Dataset entries:
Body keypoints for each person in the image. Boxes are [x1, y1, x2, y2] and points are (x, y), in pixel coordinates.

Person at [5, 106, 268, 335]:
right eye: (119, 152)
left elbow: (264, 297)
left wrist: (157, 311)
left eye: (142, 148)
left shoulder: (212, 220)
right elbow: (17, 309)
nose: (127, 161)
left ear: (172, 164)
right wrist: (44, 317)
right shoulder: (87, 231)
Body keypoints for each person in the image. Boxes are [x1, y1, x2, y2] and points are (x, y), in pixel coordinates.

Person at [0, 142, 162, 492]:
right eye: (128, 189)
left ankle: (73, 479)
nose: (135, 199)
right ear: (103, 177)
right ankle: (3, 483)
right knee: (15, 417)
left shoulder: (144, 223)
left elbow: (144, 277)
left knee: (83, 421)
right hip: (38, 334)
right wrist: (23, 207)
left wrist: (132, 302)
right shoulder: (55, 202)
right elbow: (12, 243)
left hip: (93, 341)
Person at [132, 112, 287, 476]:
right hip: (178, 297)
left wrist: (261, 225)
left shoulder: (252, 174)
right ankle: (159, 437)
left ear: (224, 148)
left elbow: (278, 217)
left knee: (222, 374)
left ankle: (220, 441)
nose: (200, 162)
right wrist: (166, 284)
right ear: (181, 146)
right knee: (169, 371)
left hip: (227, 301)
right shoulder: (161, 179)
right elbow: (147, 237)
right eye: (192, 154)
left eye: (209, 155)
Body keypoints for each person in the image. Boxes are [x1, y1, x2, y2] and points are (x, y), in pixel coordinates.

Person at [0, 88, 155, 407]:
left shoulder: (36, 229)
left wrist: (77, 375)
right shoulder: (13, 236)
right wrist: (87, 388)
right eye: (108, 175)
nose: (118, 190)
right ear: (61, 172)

* * *

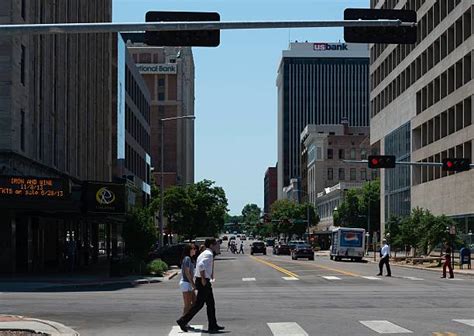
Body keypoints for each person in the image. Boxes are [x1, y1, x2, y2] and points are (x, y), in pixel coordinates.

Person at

Assigned task:
Say how many lines of these records hold the string "knee", giving the number and no other words.

Task answer:
4